June 21, 2021 at 3:52 pm (Book review, books)

  What? thought I. A book about seances,  ghosts, spirits, poltergeists, etc. etc. Who would want to read about such silly stuff? What serious author would even write about it?

Kate Summerscale would. And in fact, she’s the reason I obtained this book in the first place. Summerscale’s nonfiction is excellent; I’ve read Mrs. Robinson’s Disgrace, The Wicked Boy, and most especially her true crime masterpiece, The Suspicions of Mr. Whicher.

Kate Summerscale

So, on the strength of  my great liking for this author’s previous work, I determined to give The Haunting of Alma Fielding a try. I picked it up…

And of course, I couldn’t put it down.

The year was 1938. The place was Croydon, a borough in South London. Alma Fielding lived there with her husband, son, and a lodger. Alma was a thoroughly unremarkable young woman who was, apparently, tired of being unremarkable. Suddenly, in her house, all sorts of bizarre things began to happen, along the lines of what I quoted in the title of this post.

An article about these strange occurrences appeared in a local paper; this brought the situation to the attention  of a striving psychical researcher, a refugee from Hungary named Nandor Fodor. Fodor worked for the International Institute for Psychical Research, an organization whose specialty was researching reports of supernatural phenomena. Fodor, a true believer, prevailed on Alma to become a subject for his research under the auspices of the Institute. She assented.
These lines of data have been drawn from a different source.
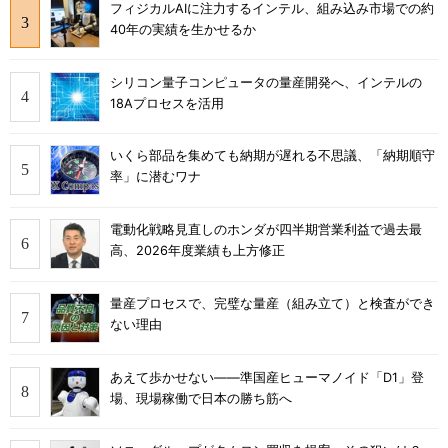
フィジカルAIに注力するインテル、組み込み市場での約
40年の実績を生かせるか
シリコン量子コンピュータの量産開発へ、インテルの
18Aプロセスを活用
いくら部品を集めても納期が遅れる不思議、「納期順守
率」に潜むワナ
電動化戦略見直しのホンダが四半期営業利益で過去最
高、2026年度業績も上方修正
量産プロセスで、完璧な量産（組み立て）と検査ができ
ない理由
あえて歩かせない――準国産ヒューマノイド「D1」登
場、現場稼働で日本の勝ち筋へ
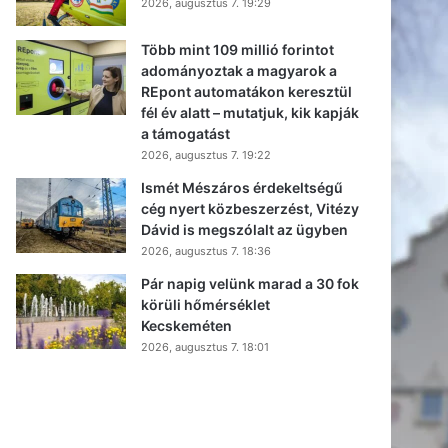
2026, augusztus 7. 19:29
Több mint 109 millió forintot
adományoztak a magyarok a
REpont automatákon keresztül
fél év alatt – mutatjuk, kik kapják
a támogatást
2026, augusztus 7. 19:22
Ismét Mészáros érdekeltségű
cég nyert közbeszerzést, Vitézy
Dávid is megszólalt az ügyben
2026, augusztus 7. 18:36
Pár napig velünk marad a 30 fok
körüli hőmérséklet
Kecskeméten
2026, augusztus 7. 18:01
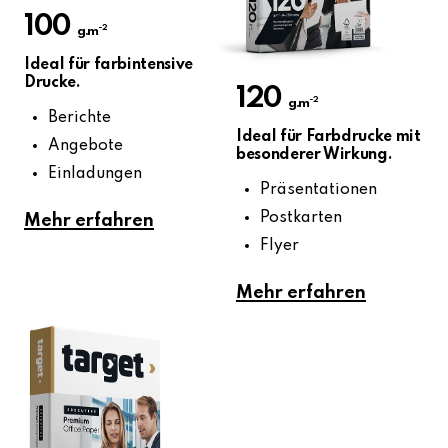
100
-2
g.m
Ideal für farbintensive
Drucke.
120
-2
g.m
Berichte
Ideal für Farbdrucke mit
Angebote
besonderer Wirkung.
Einladungen
Präsentationen
Postkarten
Mehr erfahren
Flyer
Mehr erfahren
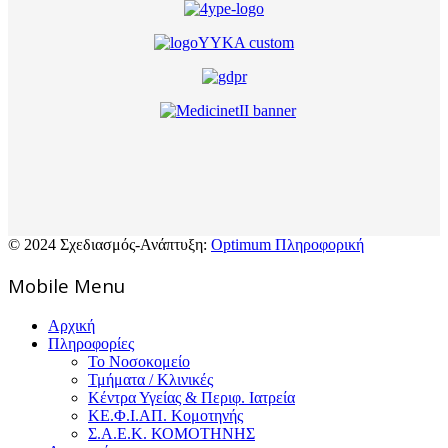
© 2024 Σχεδιασμός-Ανάπτυξη:
Optimum Πληροφορική
Mοbile Menu
Αρχική
Πληροφορίες
Το Νοσοκομείο
Τμήματα / Κλινικές
Κέντρα Υγείας & Περιφ. Ιατρεία
ΚΕ.Φ.Ι.ΑΠ. Κομοτηνής
Σ.Α.Ε.Κ. ΚΟΜΟΤΗΝΗΣ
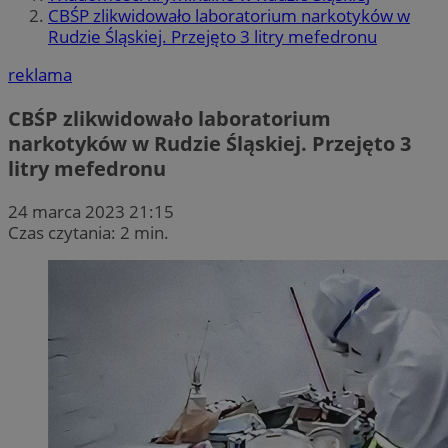
CBŚP zlikwidowało laboratorium narkotyków w
Rudzie Śląskiej. Przejęto 3 litry mefedronu
reklama
CBŚP zlikwidowało laboratorium
narkotyków w Rudzie Śląskiej. Przejęto 3
litry mefedronu
24 marca 2023 21:15
Czas czytania: 2 min.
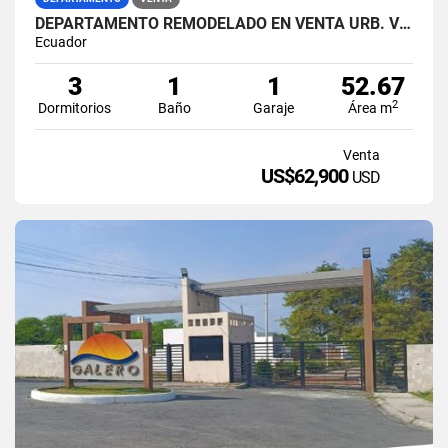
DEPARTAMENTO REMODELADO EN VENTA URB. VILLAS DEL REY ETAPA HARRY
Ecuador
3
1
1
52.67
2
Dormitorios
Baño
Garaje
Área m
Venta
US$62,900
USD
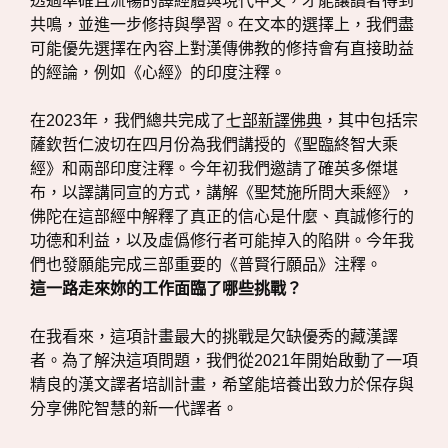
透過準確且流暢的譯經體與現代中文，才能讓讀者得到
共鳴，並進一步修持與學習。在文本的選擇上，我們盡
可能優先選擇在內容上對漢傳佛教的修持會有直接助益
的經論，例如《心經》的印度注釋。
在2023年，我們總共完成了
七部新譯佛典
，其中包括宗
薩欽哲仁波切在四月份為我們講授的《聖臨終智大乘
經》和兩部印度注釋。今年初我們邀請了確英多傑堪
布，以譯講同宣的方式，講解《聖梵施所問大乘經》，
佛陀在這部經中解釋了真正的信心是什麼、真誠修行的
功德和利益，以及虛僞修行者可能掉入的陷阱。今年我
們也發願能完成三部重要的《普賢行願品》注釋。
這一路走來妳的工作面臨了哪些挑戰？
在我看來，這項計畫最大的挑戰是欠缺優秀的藏漢譯
者。為了解決這項問題，我們從2021年開始啟動了一項
精良的漢文譯者培訓計畫，希望能培養出致力於保存與
分享佛陀智慧的新一代譯者。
And so the strange tale began.

Alma and her family were not the only Londoners having these disquieting experiences. Similar instances were being reported by a number of other people, including one who claimed he was being bedeviled by a talking mongoose. Summerscale illuminates the zeitgeist that informs the background of all this:

Many Britons had turned to spiritualism in the 1920s because of the losses of war, and many were turning to it now for fear of a conflict to come. Spiritualist seances offered a sense of wonder and intimacy rarely found in the Church of England, where attendances were falling so fast that the Archbishop of Canterbury had appointed  a committee to investigate the allure of the rival faith.
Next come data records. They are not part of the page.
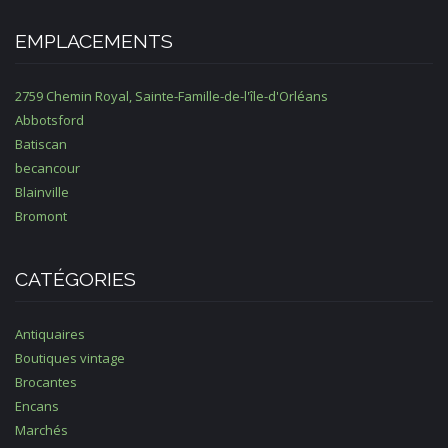
EMPLACEMENTS
2759 Chemin Royal, Sainte-Famille-de-l'île-d'Orléans
Abbotsford
Batiscan
becancour
Blainville
Bromont
CATÉGORIES
Antiquaires
Boutiques vintage
Brocantes
Encans
Marchés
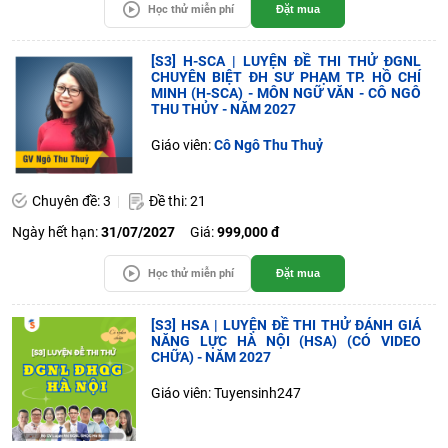
Học thử miễn phí
Đặt mua
[S3] H-SCA | LUYỆN ĐỀ THI THỬ ĐGNL
CHUYÊN BIỆT ĐH SƯ PHẠM TP. HỒ CHÍ
MINH (H-SCA) - MÔN NGỮ VĂN - CÔ NGÔ
THU THỦY - NĂM 2027
Giáo viên:
Cô Ngô Thu Thuỷ
Chuyên đề: 3
Đề thi: 21
Ngày hết hạn:
31/07/2027
Giá:
999,000 đ
Học thử miễn phí
Đặt mua
[S3] HSA | LUYỆN ĐỀ THI THỬ ĐÁNH GIÁ
NĂNG LỰC HÀ NỘI (HSA) (CÓ VIDEO
CHỮA) - NĂM 2027
Giáo viên: Tuyensinh247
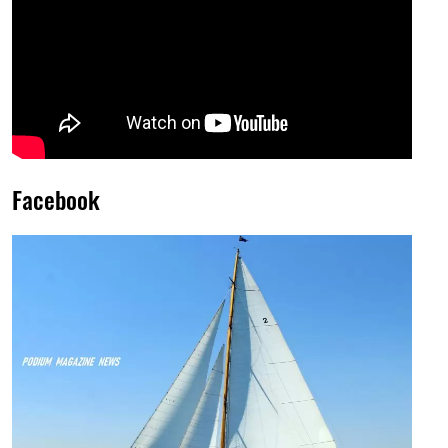
Facebook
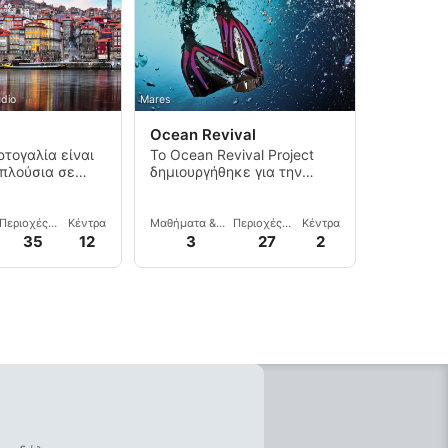
udio
Mares
Ocean Revival
ρτογαλία είναι
Το Ocean Revival Project
πλούσια σε
δημιουργήθηκε για την
ναδικούς
προώθηση του
 βραχώδεις
υποθαλάσσιου τουρισμού
ς, φαράγγια
στο Αλγκάρβε
Περιοχές
Κέντρα
Μαθήματα &
Περιοχές
Κέντρα
ια κολύμπι.
δημιουργώντας έναν
κατάδυσης
Εκδηλώσεις
κατάδυσης
35
12
3
27
2
εξαιρετικό καταδυτικό
προορισμό.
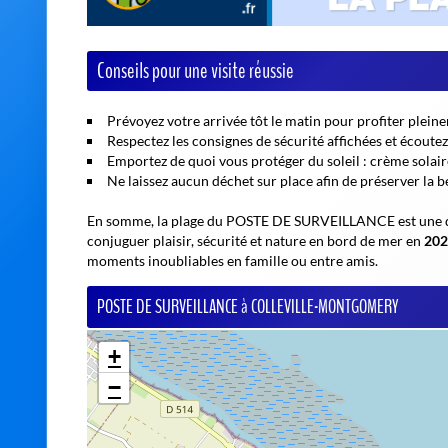
Conseils pour une visite réussie
Prévoyez votre arrivée tôt le matin pour profiter pleinem
Respectez les consignes de sécurité affichées et écout
Emportez de quoi vous protéger du soleil : crème solaire
Ne laissez aucun déchet sur place afin de préserver la be
En somme, la plage du POSTE DE SURVEILLANCE est une de
conjuguer plaisir, sécurité et nature en bord de mer en
202
moments inoubliables en famille ou entre amis.
POSTE DE SURVEILLANCE à COLLEVILLE-MONTGOMERY
+
−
Naturally the times were rife  with charlatans looking for ways to fleece the gullible. As a news organ of the time reported,

‘Never have fortune-tellers, horoscope-casters, crystal ball gazers, teacup-twisters and fakers had so many mugs or made so much money.’

If this sounds as though it would make a lively retelling, it does.
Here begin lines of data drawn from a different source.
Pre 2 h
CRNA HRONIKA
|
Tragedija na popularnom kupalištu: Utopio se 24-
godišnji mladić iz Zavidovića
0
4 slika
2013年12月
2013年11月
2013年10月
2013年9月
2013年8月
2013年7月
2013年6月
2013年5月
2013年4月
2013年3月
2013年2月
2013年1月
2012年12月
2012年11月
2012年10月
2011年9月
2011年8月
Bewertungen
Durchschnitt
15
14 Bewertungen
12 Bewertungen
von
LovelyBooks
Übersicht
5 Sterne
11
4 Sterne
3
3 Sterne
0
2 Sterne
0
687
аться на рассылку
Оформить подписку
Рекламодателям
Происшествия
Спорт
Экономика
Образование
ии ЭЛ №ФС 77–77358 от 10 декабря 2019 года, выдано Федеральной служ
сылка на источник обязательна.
Summerscale makes note of the number of literary works that, in subsequent years, took up the theme of ghostly goings-on, sometimes to great effect. Among them were The Haunting of Hill House by Shirley Jackson, Carrie by Stephen King, The Little Stranger by Sarah Waters, and Don’t Look Now by Daphne Du Maurier. (That last one was particularly scary; it was made into a movie with Julie Christie and Donald Sutherland, that intermixed sex and death in a way that made me want to run screaming from the premises.)

My recommendation? Read it, but during the daytime, in a well lit room.

Alma Fielding

 

1 Comment

  1. whatsnonfiction said,

    I loved this one too and could hardly put it down either! I think she handled this story beautifully, and it was so fascinating.